The Blue Hour é quase uma ópera rock. Denso, negro, para ouvir de uma assentada, só aqui e ali há sinais dos Suede mais pop e luminosos – felizmente nada há a temer porque a nova vida dos londrinos continua feita de intensidade e bom gosto.

Já quase tudo foi dito sobre a segunda vida dos Suede: o regresso aos palcos após sete anos de pausa deu-se em 2010, e três anos depois surgia Bloodsports. Outros três anos foi o tempo necessário para um novo álbum, Night Thoughts, e apenas dois mediaram esse disco e a novidade The Blue Hour, por estes dias editado.

Alerta para quem – lamentavelmente – ainda não tomou contacto com a nova vida dos Suede: a pop mais soalheira é miragem e agulha em palheiro: pontualmente existe, a guitarra de Richard Oakes ainda dá uns ares de felicidade, as melodias ainda são, aqui e ali, facilmente memorizadas, mas os Suede desta década são uma banda maior, crescida, ainda inventiva mas mais exigente do que nunca, até mais do que no híper-conceptual e artístico Dog Man Star, de 1994, então o segundo de originais.

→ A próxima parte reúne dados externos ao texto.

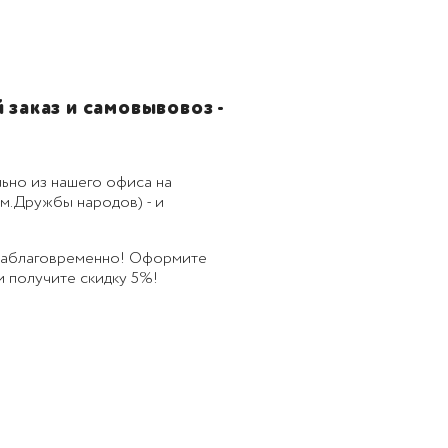
заказ и самовывовоз -
ьно из нашего офиса на
м.Дружбы народов) - и
 заблаговременно! Оформите
 и получите скидку 5%!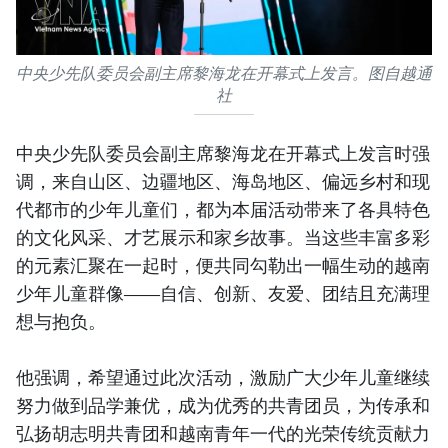
中央少先队委员会副主席黎海龙在开幕式上发言。图自越通
社
中央少先队委员会副主席黎海龙在开幕式上发言时强
调，来自山区、边疆地区、海岛地区、偏远乡村和现
代都市的少年儿童们，都为本届活动带来了各具特色
的文化风采、才艺展示和家乡故事。当这些丰富多彩
的元素汇聚在一起时，便共同勾勒出一幅生动的越南
少年儿童群像——自信、创新、友爱、团结且充满理
想与抱负。
他强调，希望通过此次活动，激励广大少年儿童继续
努力做到品学兼优，成为优秀的共青团员，为传承和
弘扬胡志明共青团和越南青年一代的光荣传统贡献力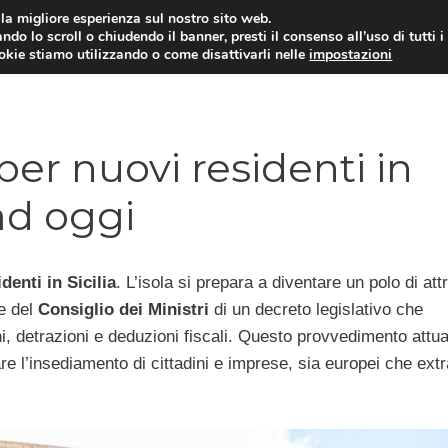
i la migliore esperienza sul nostro sito web.
ndo lo scroll o chiudendo il banner, presti il consenso all’uso di tutti i
ookie stiamo utilizzando o come disattivarli nelle
impostazioni
MUTUI PRIMA CASA
PRESTIT
 per nuovi residenti in
 ad oggi
denti in Sicilia
. L’isola si prepara a diventare un polo di att
te del
Consiglio dei Ministri
di un decreto legislativo che
ni, detrazioni e deduzioni fiscali. Questo provvedimento attu
re l’insediamento di cittadini e imprese, sia europei che extr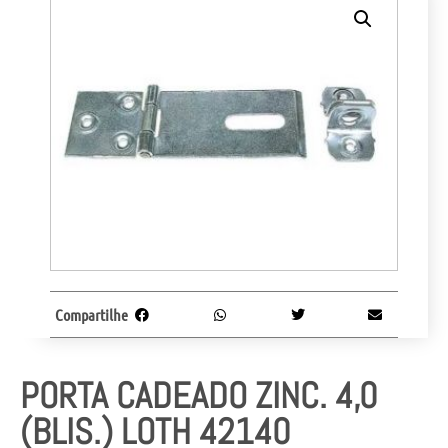
Compartilhe
PORTA CADEADO ZINC. 4,0
(BLIS.) LOTH 42140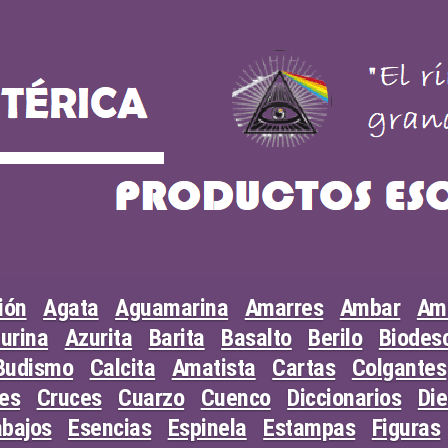
ión
Agata
Aguamarina
Amarres
Ambar
Am
urina
Azurita
Barita
Basalto
Berilo
Biodesc
Budismo
Calcita
Amatista
Cartas
Colgantes
les
Cruces
Cuarzo
Cuenco
Diccionarios
Di
abajos
Esencias
Espinela
Estampas
Figuras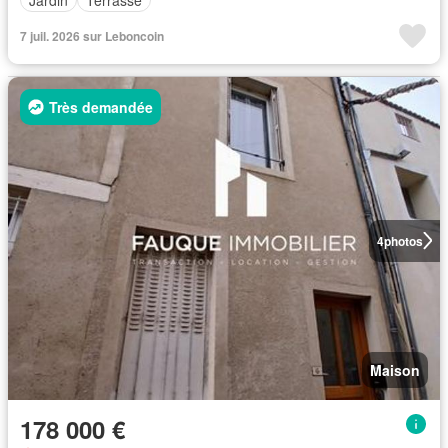
7 juil. 2026 sur Leboncoin
Très demandée
4
photos
Maison
178 000 €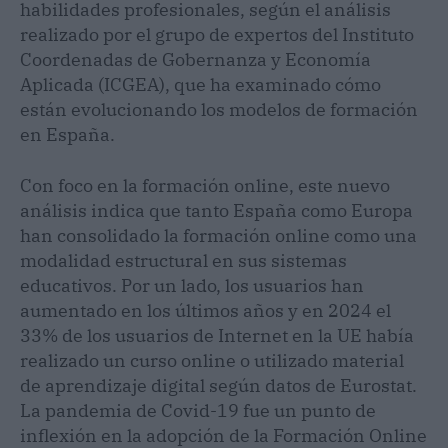
habilidades profesionales, según el análisis
realizado por el grupo de expertos del Instituto
Coordenadas de Gobernanza y Economía
Aplicada (ICGEA), que ha examinado cómo
están evolucionando los modelos de formación
en España.
Con foco en la formación online, este nuevo
análisis indica que tanto España como Europa
han consolidado la formación online como una
modalidad estructural en sus sistemas
educativos. Por un lado, los usuarios han
aumentado en los últimos años y en 2024 el
33% de los usuarios de Internet en la UE había
realizado un curso online o utilizado material
de aprendizaje digital según datos de Eurostat.
La pandemia de Covid-19 fue un punto de
inflexión en la adopción de la Formación Online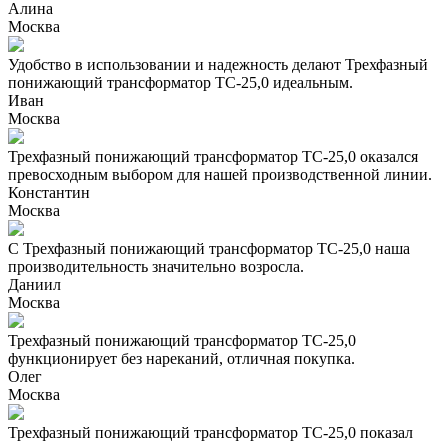
Алина
Москва
Удобство в использовании и надежность делают Трехфазный
понижающий трансформатор ТС-25,0 идеальным.
Иван
Москва
Трехфазный понижающий трансформатор ТС-25,0 оказался
превосходным выбором для нашей производственной линии.
Константин
Москва
С Трехфазный понижающий трансформатор ТС-25,0 наша
производительность значительно возросла.
Даниил
Москва
Трехфазный понижающий трансформатор ТС-25,0
функционирует без нареканий, отличная покупка.
Олег
Москва
Трехфазный понижающий трансформатор ТС-25,0 показал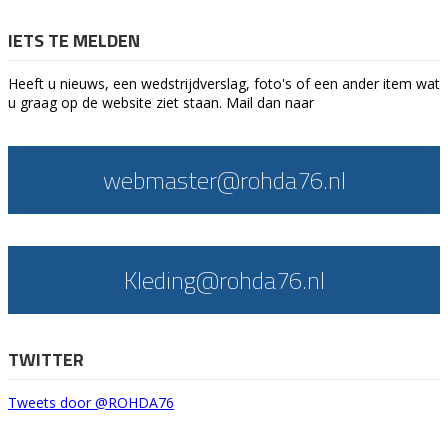
IETS TE MELDEN
Heeft u nieuws, een wedstrijdverslag, foto's of een ander item wat
u graag op de website ziet staan. Mail dan naar
webmaster@rohda76.nl
Kleding@rohda76.nl
TWITTER
Tweets door @ROHDA76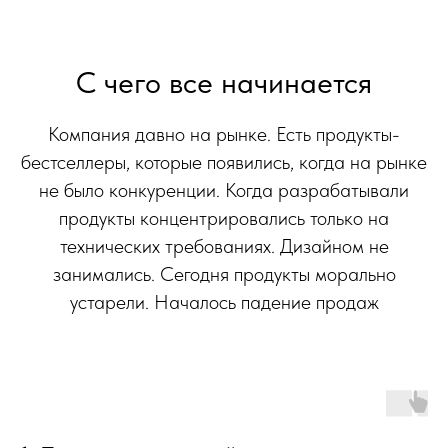
С чего все начинается
Компания давно на рынке. Есть продукты-
бестселлеры, которые появились, когда на рынке
не было конкуренции. Когда разрабатывали
продукты концентрировались только на
технических требованиях. Дизайном не
занимались. Сегодня продукты морально
устарели. Началось падение продаж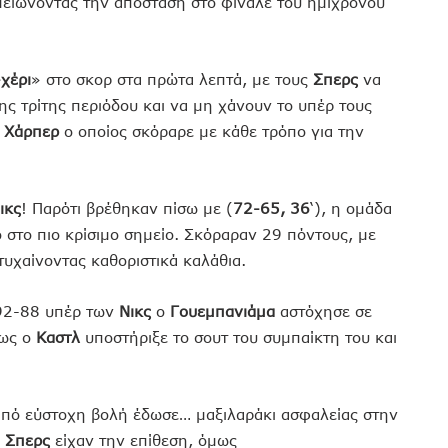
μειώνοντας την απόσταση στο φινάλε του ημιχρόνου
-χέρι
» στο σκορ στα πρώτα λεπτά, με τους
Σπερς
να
ς τρίτης περιόδου και να μη χάνουν το υπέρ τους
ν
Χάρπερ
ο οποίος σκόραρε με κάθε τρόπο για την
ικς
! Παρότι βρέθηκαν πίσω με (
72-65, 36
‘), η ομάδα
 στο πιο κρίσιμο σημείο. Σκόραραν 29 πόντους, με
τυχαίνοντας καθοριστικά καλάθια.
 92-88 υπέρ των
Νικς
ο
Γουεμπανιάμα
αστόχησε σε
μως ο
Καστλ
υποστήριξε το σουτ του συμπαίκτη του και
 από εύστοχη βολή έδωσε… μαξιλαράκι ασφαλείας στην
ι
Σπερς
είχαν την επίθεση, όμως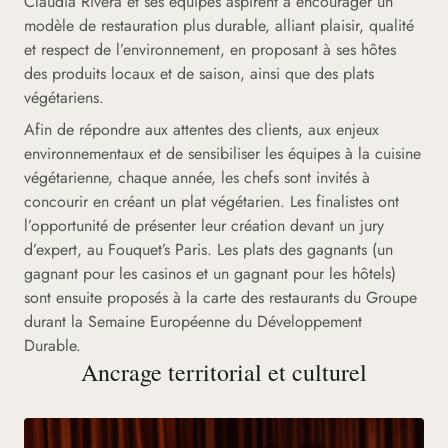
Claudia Rivera et ses équipes aspirent à encourager un
modèle de restauration plus durable, alliant plaisir, qualité
et respect de l’environnement, en proposant à ses hôtes
des produits locaux et de saison, ainsi que des plats
végétariens.
Afin de répondre aux attentes des clients, aux enjeux
environnementaux et de sensibiliser les équipes à la cuisine
végétarienne, chaque année, les chefs sont invités à
concourir en créant un plat végétarien. Les finalistes ont
l’opportunité de présenter leur création devant un jury
d’expert, au Fouquet’s Paris. Les plats des gagnants (un
gagnant pour les casinos et un gagnant pour les hôtels)
sont ensuite proposés à la carte des restaurants du Groupe
durant la Semaine Européenne du Développement
Durable.
Ancrage territorial et culturel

É com esse disco que The Blue Hour mais se assemelha: trabalho quase sem pausas, o novo dos londrinos é ambicioso, pujante e revigorante. Mostra uns Suede vivos, atesta a reinvenção da banda iniciada em 2013 mas vai buscar o imaginário negro já vivido em 1994 – na altura a banda vivia rodeada de heroína e crack, agora há pais de família, nomeadamente o vocalista e centro-de-tudo Brett Anderson, e tudo é diferente.

Cordas, muitas teclas (este é o disco em que mais se sente a marca do teclista/guitarrista Neil Codling), alguns coros, spoken word e muita epicidade, meio caminho entre o anúncio de after-shave e um filme de época sobre a guerra de Tróia: boa parte de The Blue Hour é isto, embora por cada “As One” ou “Flytipping” haja espaço para sussurros e murmúrios como “The Invisibles” ou “Tides”.

Não é com o novo disco que os Suede vão conquistar novos fãs. O tempo, fora de Londres e meia dúzia de bairros saudosos da pop britânica dos 1990, não está para bandas assim. Os fãs do passado, contudo, têm muitos motivos para sorrir: o regresso do grupo fez-se, felizmente, de redobrada criatividade em disco e não somente de concertos de reviver de memórias, o que só por si, admitamos, já não seria nada mau.

Os Suede nunca inventaram a roda mas foram felizes, no arranque de carreira, em reinventar os mestres (David Bowie, The Smiths) e são eficazes no tempo presente, no concretizar de um processo de autorregeneração. As temáticas das músicas evoluíram, como a vida de Brett Anderson e companheiros – e a nossa – avançou: já não somos os mesmos mas partilhamos todos, ainda, qualquer coisa de especial que não sabemos bem o que é. Mas ouvir os Suede é ainda, para os fãs, um bálsamo inestimável. Assim continue.